3.) Is it surprising that someone with the strength of character that Jane possesses would be so influenced by St. John Rivers as to almost accede to his marriage proposal?

Yes, it was surprising to me.  In spite of a strong will that she had demonstrated almost from the beginning of the story she almost acceded.  Not only that,  she had such a long battle within herself over his proposal.  After the second time she turned him down I expected that she would put it behind her.  I found this one of only a very few aspects of the story that disappointed me a bit.

4.) What do you think of the seemingly psychic connection that manifests itself between Jane and Rochester at a critical moment in the plot?

I think this is part of the magic that happens when two people have a true connection with each other based on love.  They may try to deny their feelings and turn away for a time, as Jane did in running off and almost starving to death;  but eventually they come together.

5.) What do you think would have happened if, upon her return to Rochester, Jane had found Rochester's first wife, Bertha, to be still alive?

I think that Jane would not have agreed to Rochester's original proposal.  However I imagine she might have worked with Rochester to find a way around the existence of Bertha as an impediment to their marriage.

6.) By the end of the novel, how has Rochester changed? 

The most important change is his realization, shared by Jane, that he can live a better life through the fulfillment of loving and living for another person.  I think that in doing this he has overcome his spiritual blindness;  this happy event is underscored by the partial recovery of his physical sight.

7.) How satisfied are you with the ending of this novel?

The book is one I have read and reread with increasing enjoyment.  I admire Jane's character and enjoy the literary quality of Charlotte's creation.  Once again, I am as satisfied as Jane and Rochester are happy.  
They have become fulfilled with their life together and with a son who has inherited Rochester's brilliant black eyes.  The reward for Jane's perseverance and the redemption of Rochester are all one could ask for.


Brian Joseph said...

Hi James - I agree, this is a novel that needed a happy ending. Though Rochester has paid a price, he does seem to have found fulfillment.

James said...


Thanks for your comment. I hope you enjoyed the read as much as I did. Like other great novels it gets better every time.
Your insights along the way added immensely to my reading pleasure.

Maria Behar said...

Great, insightful answers, James!

I really like your observation about Rivers's unquestioning belief in the rightness of his motives and actions. You're right -- a true Christian would be more objective, since Christianity emphasizes that no one is perfect.

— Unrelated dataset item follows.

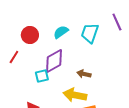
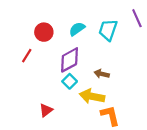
cyan square: (42, 76) -> (70, 81), moved, turned -32

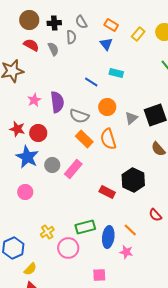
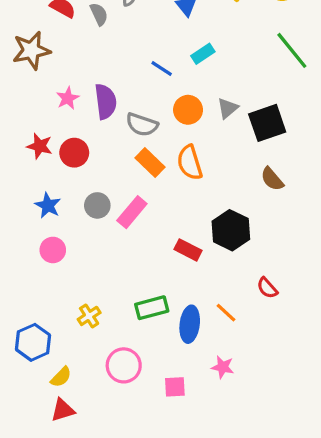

I, too, found it surprising that someone of Jane's strong personality would almost accept Rivers's proposal. I can see how you would have found this disappointing. It almost seems to be a flaw in the novel. I think it was partly because Jane had despaired of ever being able to marry Rochester, so she decided to "settle".

I LOVE your answer to question #6! Yes, Rochester has come to realize how futile it is to simply pursue pleasure, and be able to control the people around you. And your observation about his spiritual blindness being underscored by his physical blindness is definitely true.

As you know, I have mixed feelings about the ending. Of course, I'm VERY happy that Jane and Rochester were finally able to marry, and have been very happy together for 10 years. Jane hints that they have at least two children when she mentions "his firstborn" being put into Rochester's arms. All well and good, but I find it very sad that Rochester was so severely injured....I would love to ask Ms. Bronte if that was really necessary. I don't believe it was. So, for me, the ending is a bittersweet one. Still, I do find it romantic!

Thanks so much for participating in this read-along! I'm really looking forward to your review!! :)

James said...


Thanks for your comments. They have enhanced my understanding of the novel. I will have to consider further your dismay at the severity of Rochester's injuries. I am not sure what to make of this and find your view to be both understandable and potentially appealing.